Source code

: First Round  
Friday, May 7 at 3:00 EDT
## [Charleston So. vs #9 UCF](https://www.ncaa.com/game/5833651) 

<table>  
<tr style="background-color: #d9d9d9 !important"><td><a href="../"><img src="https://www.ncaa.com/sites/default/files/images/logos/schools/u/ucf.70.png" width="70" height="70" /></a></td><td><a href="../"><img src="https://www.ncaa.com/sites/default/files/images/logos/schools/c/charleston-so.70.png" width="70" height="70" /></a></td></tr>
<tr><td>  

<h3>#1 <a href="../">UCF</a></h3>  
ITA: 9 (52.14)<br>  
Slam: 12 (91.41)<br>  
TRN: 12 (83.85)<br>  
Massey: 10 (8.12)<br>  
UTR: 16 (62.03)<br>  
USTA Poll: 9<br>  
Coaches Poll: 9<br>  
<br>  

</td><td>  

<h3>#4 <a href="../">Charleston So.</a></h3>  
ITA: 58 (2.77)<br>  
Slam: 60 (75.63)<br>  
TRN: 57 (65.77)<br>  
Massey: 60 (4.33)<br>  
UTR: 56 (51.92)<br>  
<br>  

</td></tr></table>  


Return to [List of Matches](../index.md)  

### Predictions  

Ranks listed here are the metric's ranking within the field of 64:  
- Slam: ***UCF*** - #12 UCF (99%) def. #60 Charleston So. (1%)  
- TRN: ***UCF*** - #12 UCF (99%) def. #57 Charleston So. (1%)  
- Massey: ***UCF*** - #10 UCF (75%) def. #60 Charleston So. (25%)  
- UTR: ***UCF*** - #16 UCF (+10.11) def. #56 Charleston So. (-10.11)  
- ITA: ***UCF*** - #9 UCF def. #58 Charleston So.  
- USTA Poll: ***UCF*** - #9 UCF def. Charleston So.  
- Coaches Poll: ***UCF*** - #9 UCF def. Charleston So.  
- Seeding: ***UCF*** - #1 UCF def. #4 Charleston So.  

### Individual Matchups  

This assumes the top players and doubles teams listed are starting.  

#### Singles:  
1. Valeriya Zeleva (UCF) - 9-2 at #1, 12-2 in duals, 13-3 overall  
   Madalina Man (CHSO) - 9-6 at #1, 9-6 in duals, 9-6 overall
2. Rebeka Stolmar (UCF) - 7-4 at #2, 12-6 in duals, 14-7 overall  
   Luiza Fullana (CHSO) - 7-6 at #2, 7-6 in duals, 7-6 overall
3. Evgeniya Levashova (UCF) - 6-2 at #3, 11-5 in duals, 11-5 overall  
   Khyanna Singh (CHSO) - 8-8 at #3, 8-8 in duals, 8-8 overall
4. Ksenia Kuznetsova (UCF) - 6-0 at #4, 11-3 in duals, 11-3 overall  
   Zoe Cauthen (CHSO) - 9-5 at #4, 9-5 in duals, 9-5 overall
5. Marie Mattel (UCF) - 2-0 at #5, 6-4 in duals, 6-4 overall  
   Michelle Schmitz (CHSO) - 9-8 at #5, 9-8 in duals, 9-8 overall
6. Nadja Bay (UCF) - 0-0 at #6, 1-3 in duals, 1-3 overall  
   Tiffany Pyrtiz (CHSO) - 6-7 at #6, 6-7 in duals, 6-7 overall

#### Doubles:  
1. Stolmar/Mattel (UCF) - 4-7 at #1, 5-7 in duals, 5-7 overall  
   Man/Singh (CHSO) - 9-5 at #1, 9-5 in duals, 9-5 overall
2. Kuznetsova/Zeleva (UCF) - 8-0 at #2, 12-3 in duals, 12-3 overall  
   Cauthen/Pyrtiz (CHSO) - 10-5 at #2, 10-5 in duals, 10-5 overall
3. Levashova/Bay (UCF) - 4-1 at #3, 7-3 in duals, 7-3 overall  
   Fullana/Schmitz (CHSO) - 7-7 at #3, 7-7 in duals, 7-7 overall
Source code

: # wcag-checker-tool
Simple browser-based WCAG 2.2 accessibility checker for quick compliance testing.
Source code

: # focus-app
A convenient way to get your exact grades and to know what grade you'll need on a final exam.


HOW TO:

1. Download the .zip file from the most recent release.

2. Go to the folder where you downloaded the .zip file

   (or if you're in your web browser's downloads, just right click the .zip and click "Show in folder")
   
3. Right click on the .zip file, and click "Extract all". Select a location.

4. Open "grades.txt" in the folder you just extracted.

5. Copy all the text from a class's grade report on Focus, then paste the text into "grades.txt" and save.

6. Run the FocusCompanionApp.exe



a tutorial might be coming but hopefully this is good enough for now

# TASK ITEM
Set the listing down again in full, exactly as it was given.

# ANSWER TO THE PROBLEM
Source code

: First Round  
Friday, May 7 at 3:00 EDT
## [Charleston So. vs #9 UCF](https://www.ncaa.com/game/5833651) 

<table>  
<tr style="background-color: #d9d9d9 !important"><td><a href="../"><img src="https://www.ncaa.com/sites/default/files/images/logos/schools/u/ucf.70.png" width="70" height="70" /></a></td><td><a href="../"><img src="https://www.ncaa.com/sites/default/files/images/logos/schools/c/charleston-so.70.png" width="70" height="70" /></a></td></tr>
<tr><td>  

<h3>#1 <a href="../">UCF</a></h3>  
ITA: 9 (52.14)<br>  
Slam: 12 (91.41)<br>  
TRN: 12 (83.85)<br>  
Massey: 10 (8.12)<br>  
UTR: 16 (62.03)<br>  
USTA Poll: 9<br>  
Coaches Poll: 9<br>  
<br>  

</td><td>  

<h3>#4 <a href="../">Charleston So.</a></h3>  
ITA: 58 (2.77)<br>  
Slam: 60 (75.63)<br>  
TRN: 57 (65.77)<br>  
Massey: 60 (4.33)<br>  
UTR: 56 (51.92)<br>  
<br>  

</td></tr></table>  


Return to [List of Matches](../index.md)  

### Predictions  

Ranks listed here are the metric's ranking within the field of 64:  
- Slam: ***UCF*** - #12 UCF (99%) def. #60 Charleston So. (1%)  
- TRN: ***UCF*** - #12 UCF (99%) def. #57 Charleston So. (1%)  
- Massey: ***UCF*** - #10 UCF (75%) def. #60 Charleston So. (25%)  
- UTR: ***UCF*** - #16 UCF (+10.11) def. #56 Charleston So. (-10.11)  
- ITA: ***UCF*** - #9 UCF def. #58 Charleston So.  
- USTA Poll: ***UCF*** - #9 UCF def. Charleston So.  
- Coaches Poll: ***UCF*** - #9 UCF def. Charleston So.  
- Seeding: ***UCF*** - #1 UCF def. #4 Charleston So.  

### Individual Matchups  

This assumes the top players and doubles teams listed are starting.  

#### Singles:  
1. Valeriya Zeleva (UCF) - 9-2 at #1, 12-2 in duals, 13-3 overall  
   Madalina Man (CHSO) - 9-6 at #1, 9-6 in duals, 9-6 overall
2. Rebeka Stolmar (UCF) - 7-4 at #2, 12-6 in duals, 14-7 overall  
   Luiza Fullana (CHSO) - 7-6 at #2, 7-6 in duals, 7-6 overall
3. Evgeniya Levashova (UCF) - 6-2 at #3, 11-5 in duals, 11-5 overall  
   Khyanna Singh (CHSO) - 8-8 at #3, 8-8 in duals, 8-8 overall
4. Ksenia Kuznetsova (UCF) - 6-0 at #4, 11-3 in duals, 11-3 overall  
   Zoe Cauthen (CHSO) - 9-5 at #4, 9-5 in duals, 9-5 overall
5. Marie Mattel (UCF) - 2-0 at #5, 6-4 in duals, 6-4 overall  
   Michelle Schmitz (CHSO) - 9-8 at #5, 9-8 in duals, 9-8 overall
6. Nadja Bay (UCF) - 0-0 at #6, 1-3 in duals, 1-3 overall  
   Tiffany Pyrtiz (CHSO) - 6-7 at #6, 6-7 in duals, 6-7 overall

#### Doubles:  
1. Stolmar/Mattel (UCF) - 4-7 at #1, 5-7 in duals, 5-7 overall  
   Man/Singh (CHSO) - 9-5 at #1, 9-5 in duals, 9-5 overall
2. Kuznetsova/Zeleva (UCF) - 8-0 at #2, 12-3 in duals, 12-3 overall  
   Cauthen/Pyrtiz (CHSO) - 10-5 at #2, 10-5 in duals, 10-5 overall
3. Levashova/Bay (UCF) - 4-1 at #3, 7-3 in duals, 7-3 overall  
   Fullana/Schmitz (CHSO) - 7-7 at #3, 7-7 in duals, 7-7 overall
Source code

: # wcag-checker-tool
Simple browser-based WCAG 2.2 accessibility checker for quick compliance testing.
Source code

: # focus-app
A convenient way to get your exact grades and to know what grade you'll need on a final exam.


HOW TO:

1. Download the .zip file from the most recent release.

2. Go to the folder where you downloaded the .zip file

   (or if you're in your web browser's downloads, just right click the .zip and click "Show in folder")
   
3. Right click on the .zip file, and click "Extract all". Select a location.

4. Open "grades.txt" in the folder you just extracted.

5. Copy all the text from a class's grade report on Focus, then paste the text into "grades.txt" and save.

6. Run the FocusCompanionApp.exe



a tutorial might be coming but hopefully this is good enough for now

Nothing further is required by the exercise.